Aswin Mohan

handcrafted by someone who loves code (mobile, frontend, backend), design and life.

I'm always up for meeting new people and sharing ideas or a good joke. Ping me at [email protected] and let's talk.

2023-Oct-16

Minimal Config, or How I Learnt to Love the Defaults.

Back in my “I have a lot of time on my hands days” at college, I used to spend an inordinate amount of time configuring my software tools. Running custom tiling window managers, making Vim work with multi-pane terminals, supercharged command prompts that showed everything from git status to the weather, and fiddling with font rendering for just the right thickness of ligatures was my life.

I did all this believing that I was improving my productivity in the process. As a craftsman, I thought I should be proud of the tools I use and should shape them exactly to my liking. Turns out configuring the tools turned into an obsession on its own, robbing me of the elusive productivity that I so desired.

An addiction

Each new layer of configuration and plugins needed to work with the existing set of configurations and plugins. Everything started to feel like a huge game of Jenga where the pieces would randomly fall down even if you’re in the other room or with a simple update. Since the combination of plugins and configurations was too different for a pre-existing solution to exist, it became a team effort on forums and bug trackers. Suddenly, I’m spending days configuring custom macOS kexts, figuring out why my config doesn’t work with the latest HEAD branch, and why I have a rogue pixel on the far right of the screen, rather than working on the things that I was getting paid to do.

Wake-up call

That’s when I chose to give it all up for a life of defaults. I wanted something that just works, no bells and whistles, didn’t matter whether it was open or closed as long as it stayed out of my way. I wanted something invisible. That’s when I said my final goodbyes to Linux, bought a MacBook, and just started working. Spend time to learn the defaults, and if something was borderline irritating, then only configure it away or learn to live with it.
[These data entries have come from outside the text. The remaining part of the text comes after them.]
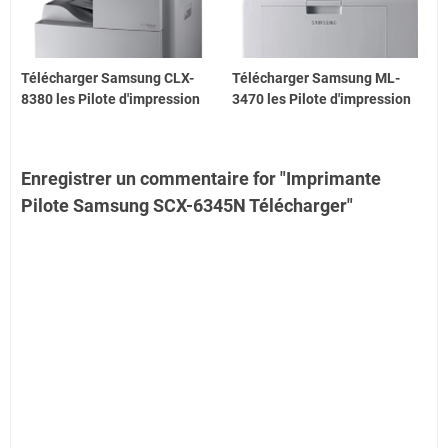
Télécharger Samsung CLX-
Télécharger Samsung ML-
8380 les Pilote d'impression
3470 les Pilote d'impression
Enregistrer un commentaire for "Imprimante
Pilote Samsung SCX-6345N Télécharger"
So now my terminal runs the default theme and the default font, with a close-to-default Fish shell with two plugins. I run Doom Emacs with 51 lines of config file with the majority being improvements for Elixir. I also made the choice to learn the default keybindings of any software that I come across rather than bending it to my will because muscle memory can be retrained, and I can be as fast on someone else’s machine as well.
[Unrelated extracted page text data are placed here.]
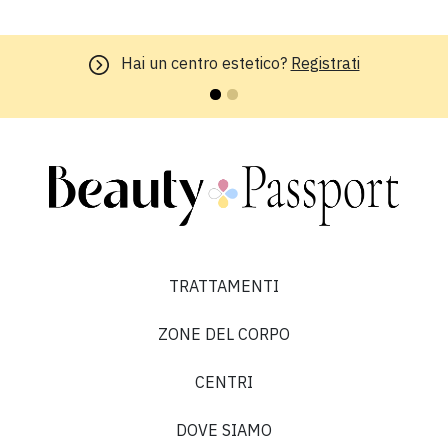
Hai un centro estetico?
Registrati
TRATTAMENTI
ZONE DEL CORPO
CENTRI
DOVE SIAMO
I chose tools that don’t require a lot of customization, but the defaults made sense. Tools like Doom Emacs, Fish Shell, and VSCode do this right. They do a lot of things right; you configure the low-hanging fruits and learn to live without the rest.

So, I have settled for a closed system that is as default as it comes. What have I gained by settling for such a simple digital life? Everything is much more stable now; almost nothing breaks on updates, and finally, I can do what all these tools were supposed to do from the start. Let me work on the things that really matter and stay out of the way because, at the end of the day, no one is going to hire someone who sharpens their axe all day without cutting down the tree.